Dataset entries
#####

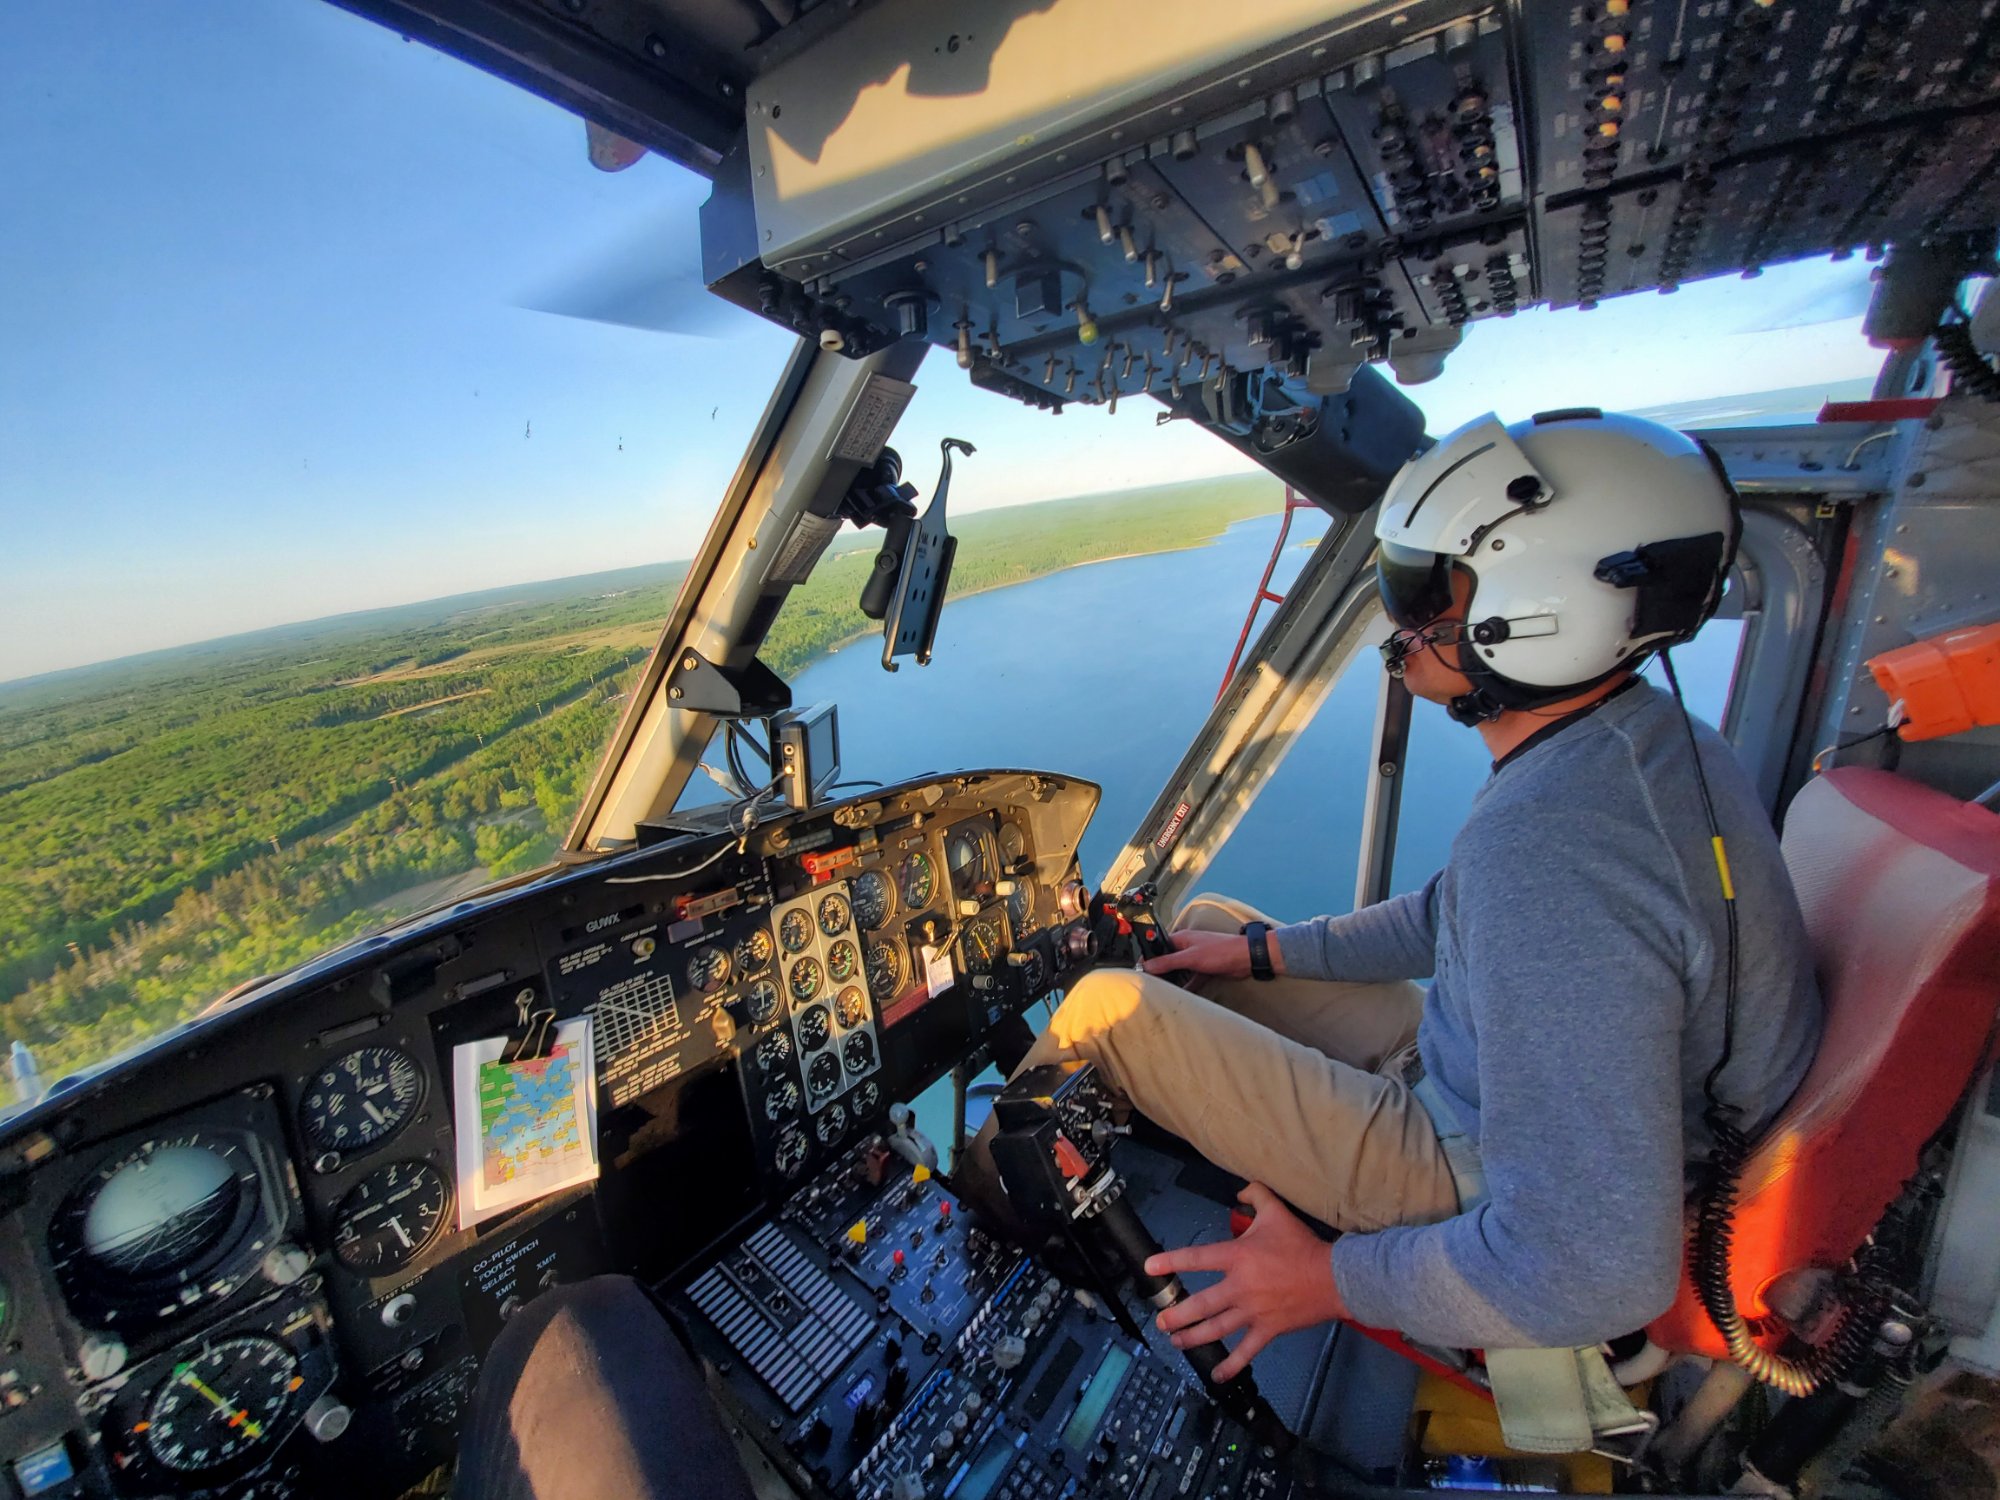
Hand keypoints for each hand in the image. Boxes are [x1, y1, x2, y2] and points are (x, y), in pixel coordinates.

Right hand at [1140, 929, 1271, 979]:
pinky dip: (1187, 986)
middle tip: (1149, 984)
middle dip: (1160, 971)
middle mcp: (1187, 947)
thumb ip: (1168, 962)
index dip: (1149, 958)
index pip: (1159, 947)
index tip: (1140, 970)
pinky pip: (1192, 979)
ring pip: (1180, 971)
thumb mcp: (1190, 957)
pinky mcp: (1205, 969)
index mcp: (1181, 938)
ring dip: (1174, 980)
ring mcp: (1196, 958)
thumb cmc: (1220, 951)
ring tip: (1161, 992)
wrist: (1245, 958)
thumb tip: (1147, 965)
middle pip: (1168, 960)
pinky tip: (1180, 996)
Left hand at [1144, 1184, 1345, 1381]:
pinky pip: (1246, 1352)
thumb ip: (1256, 1195)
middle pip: (1200, 1304)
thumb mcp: (1277, 1212)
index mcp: (1238, 1257)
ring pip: (1216, 1329)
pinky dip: (1231, 1366)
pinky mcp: (1268, 1330)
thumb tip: (1240, 1189)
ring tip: (1175, 1341)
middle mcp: (1240, 1286)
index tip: (1149, 1267)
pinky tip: (1217, 1376)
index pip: (1197, 1258)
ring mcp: (1252, 1311)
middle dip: (1176, 1315)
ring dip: (1192, 1338)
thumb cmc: (1302, 1245)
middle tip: (1161, 1320)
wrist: (1333, 1278)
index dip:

#####

Out of the data above, transcribe exactly and only the lines starting with the line that has "pinky dip: (1187, 986)" and going on through the line that has "pinky mcp: (1268, 1330)", both included.

pinky dip: (1187, 986)
middle tip: (1149, 984)
middle dip: (1160, 971)
middle mcp: (1187, 947)
thumb ip: (1168, 962)
index dip: (1149, 958)
index pip: (1159, 947)
index tip: (1140, 970)
pinky pip: (1192, 979)
ring pip: (1180, 971)
thumb mcp: (1190, 957)
pinky mcp: (1205, 969)
index mcp: (1181, 938)
ring dip: (1174, 980)
ring mcp: (1196, 958)
thumb cmc: (1220, 951)
ring tip: (1161, 992)
wrist: (1245, 958)
thumb tip: (1147, 965)
middle pip: (1168, 960)
pinky tip: (1180, 996)
Left hand at [1144, 1184, 1345, 1381]:
pinky pip: (1246, 1352)
thumb ip: (1256, 1195)
middle pip: (1200, 1304)
thumb mcp: (1277, 1212)
index mcp: (1238, 1257)
ring pip: (1216, 1329)
pinky dip: (1231, 1366)
pinky mcp: (1268, 1330)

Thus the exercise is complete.